Can a Ford EV be your next car? | Insights

President Biden has the ambitious goal of electrifying 50% of all motor vehicles by 2030 and the market is ramping up production to prepare for that target date. Electric Vehicle (EV) sales have tripled since 2020, which has dramatically increased demand for critical minerals used in EV batteries such as lithium, cobalt and nickel. As a result, the “American Battery Material Initiative” was first launched in October 2022, aiming to increase domestic production of electric vehicles batteries, and minimize reliance on China, which has been dominating EV production.

The single largest loan by far from the Department of Energy (DOE) went to Ford Motor in June 2023. Ford will use this $9.2 billion to build three EV battery factories, in order to accelerate the capacity of their EV unit.
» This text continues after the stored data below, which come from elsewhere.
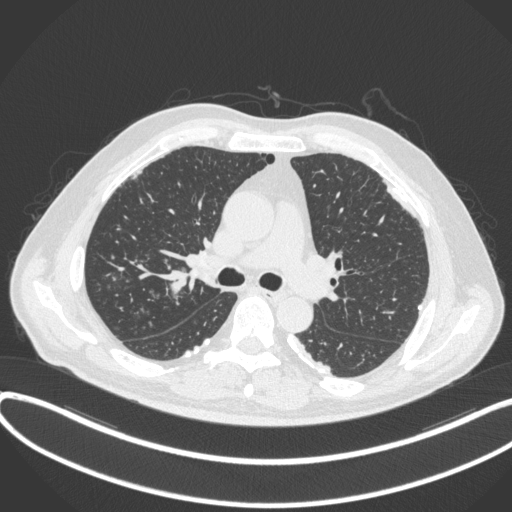
Chest CT, one axial slice; position 262 of 455 along the scan axis; 120 kVp; lung window (W 1500 / L -600 HU); 1 mm slice thickness; 512 × 512 image matrix, field of view 400 × 400 mm. Male patient, age 58 years. Case-level facts recorded for this patient, not image findings: clinical TNM (as recorded): T1c N0 M0.
Outlined on this slice (rectangle marked by the reading radiologist):
- lung tumour (recorded histology: squamous cell carcinoma): bounding box (x1, y1, x2, y2) in pixels: (162, 262, 194, 296)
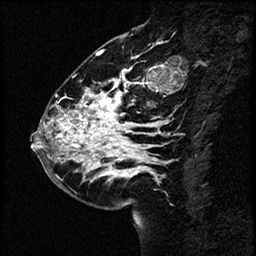
Breast MRI (dynamic contrast-enhanced), one sagittal slice. Slice 25 of 60 in the series (ordered by position). Dynamic contrast-enhanced study with each time point stored as its own series, time point 2 of 4 at this slice position (early post-contrast, ordered by acquisition time). 1.5 T. TE 4.2 ms, TR 17.6 ms. 2 mm slice thickness. 256 × 256 image matrix, field of view 200 × 200 mm. Patient: female, 43 years. Case-level facts recorded for this patient, not image findings: setting: breast cancer imaged before/during neoadjuvant chemotherapy.
Structures marked on this image (semi-automatic segmentation, software-assisted and operator-edited):
- analysis volume of interest (the breast-tissue region the enhancement analysis was run in; not a lesion): bounding box (x1, y1, x2, y2) in pixels: (34, 56, 169, 191)
- tumour enhancement mask (voxels above the 100 % enhancement threshold inside the analysis volume of interest): (35, 69, 164, 178)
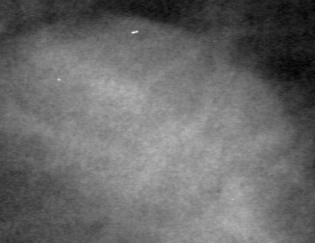
Cropped region of a digitized screen-film mammogram centred on a radiologist-marked abnormality, right breast, MLO view.
- Marked abnormality: mass, shape oval, margins obscured; BI-RADS assessment category 4; pathology (as recorded): benign.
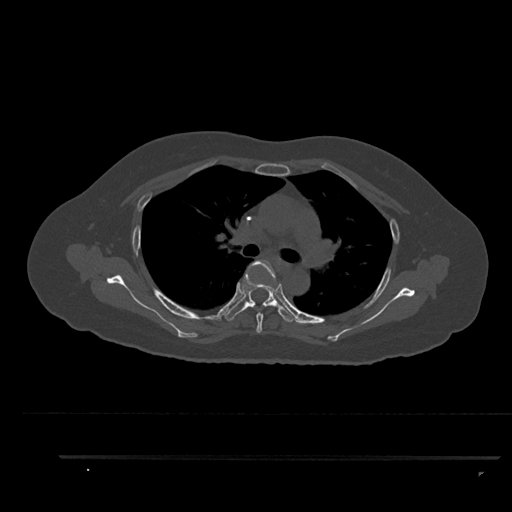
CT including the spine, one axial slice; slice 618 of 797 in the series (ordered by position); 120 kVp; bone window (W 1800 / L 400 HU); 0.5 mm slice thickness; 512 × 512 image matrix, field of view 408 × 408 mm. Patient: female, 44 years. Case-level facts recorded for this patient, not image findings: primary cancer: renal; vertebrae with lytic lesions (as recorded): L1.
Outlined on this slice (semi-automatic segmentation, software-assisted and operator-edited):
- T4 vertebra: bounding box [x1, y1, x2, y2] px = [251, 260, 278, 333]
- T5 vertebra: [223, 274, 298, 323]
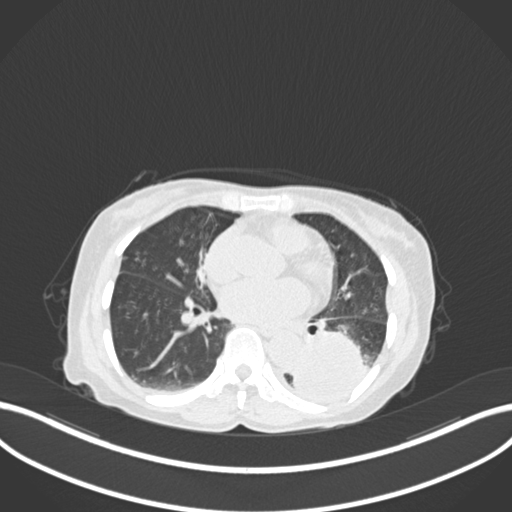
Chest CT, one axial slice; slice 63 of 233 in the series (ordered by position); reconstruction kernel B30f; 120 kVp; lung window (W 1500 / L -600 HU); 512 × 512 image matrix. Patient: female, 78 years. From the clinical record (not read from this slice): clinical TNM (as recorded): T3 N0 M1.
Annotated regions visible in this slice (rectangle marked by the reading radiologist):
- lung tumour (recorded histology: squamous cell carcinoma): bounding box [x1, y1, x2, y2] px = [291, 328, 370, 409]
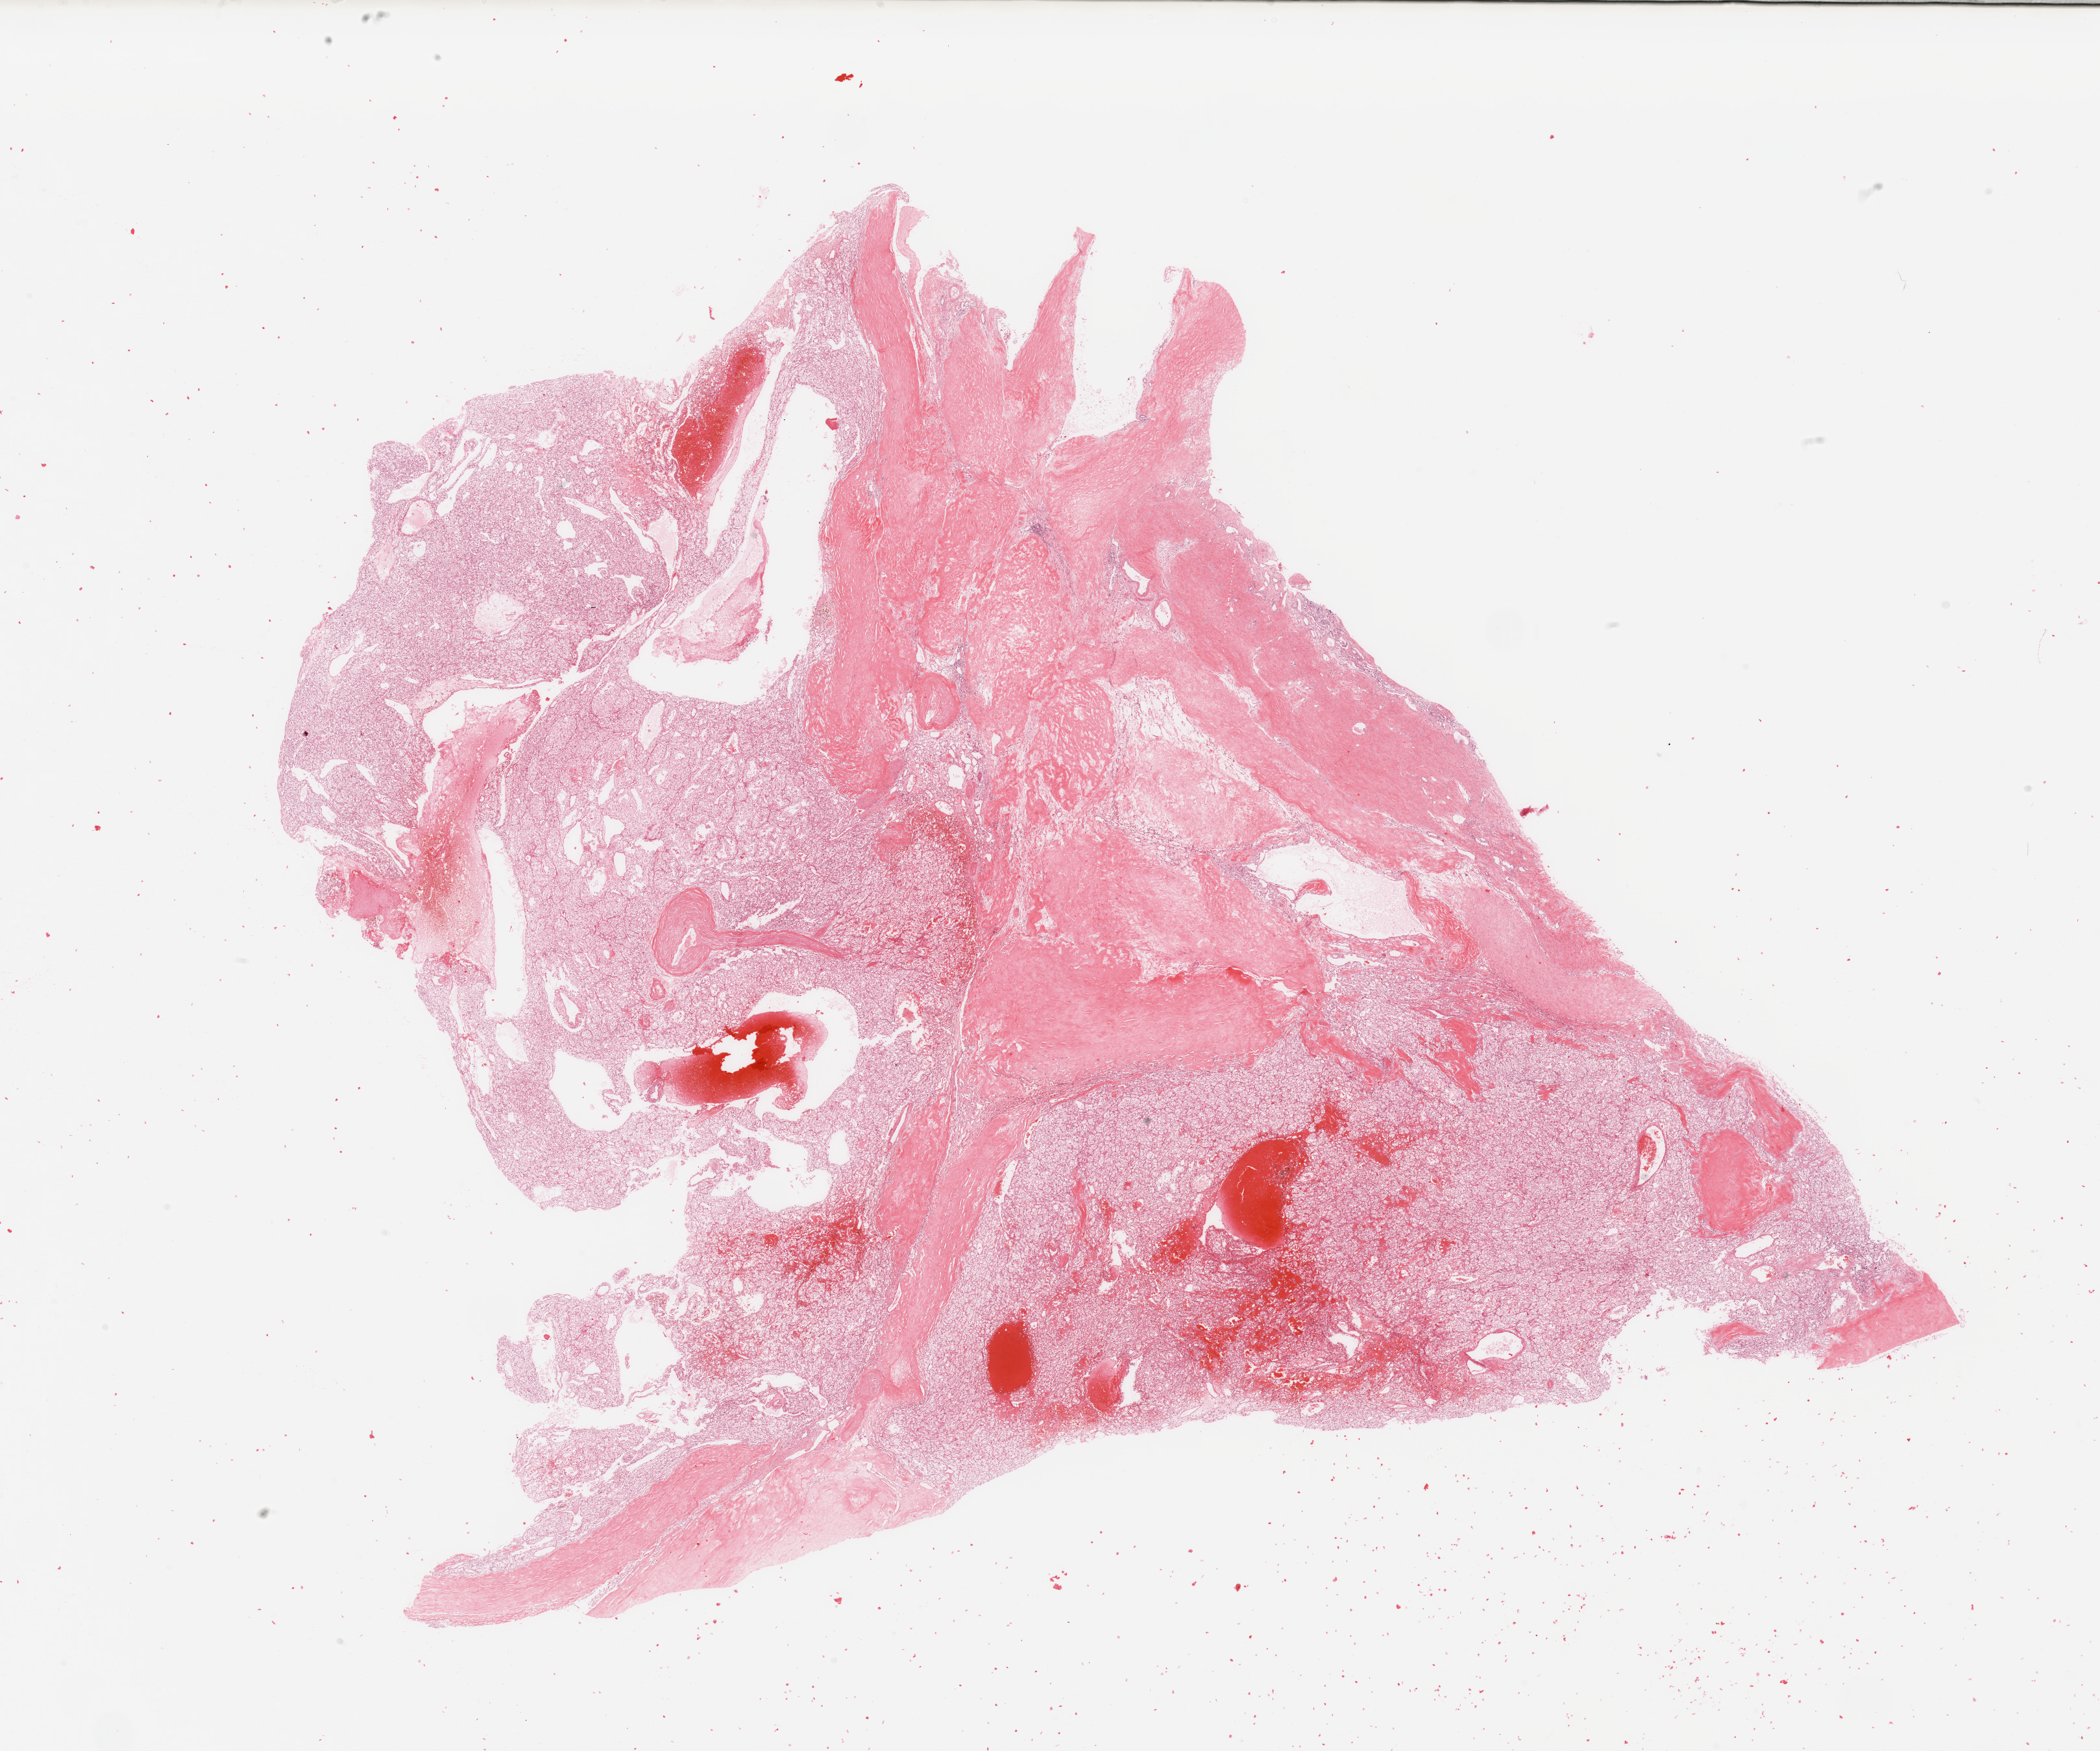
Whole-slide histology image, H&E-stained — a low-resolution overview of the entire scanned area, about 25.6 x 21.3 mm; tumour tissue sample, sampled site: kidney. 47-year-old male patient. Histologic grade: G3 (poorly differentiated). Slide review estimates, as recorded: tumour nuclei 80%, necrosis 10%.
- AJCC pathologic stage: I
- diagnosis: Renal cell carcinoma, NOS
The EV unit (also known as Model e) is targeted to have 8% EBIT profit by 2026 with 2-million-unit sales.

The transition to EVs is in the foreseeable future; Tesla currently has the leading BNEF Automaker Electric Vehicle Exposure Score (a measure of the degree to which BEVs and PHEVs feature in the current operations and future plans of vehicle manufactures), followed by BYD (rank No. 2), while Ford ranks No. 27.

In an effort to ramp up production, BlueOvalSK, Ford’s joint venture with South Korean battery manufacturer SK Innovation, is aiming to build new facilities in Tennessee and Kentucky to supply about 120 gigawatt hours a year. Another new facility will be built in Marshall, Michigan as part of a wholly owned subsidiary of Ford with technology agreement from Contemporary Amperex Technology (CATL), which dominates global production of LFP (lithium iron phosphate) batteries. This new battery will be cheaper; Ford CEO James D. Farley Jr said at an earnings call earlier this year in May, “We expected to produce one of the industry’s least expensive batteries ever”. This facility will add approximately 35 gigawatt hours per year.

The price decline in critical EV battery metals including lithium, nickel and cobalt might be good news for battery manufacturers and EV producers as lower costs could be achieved to boost margins.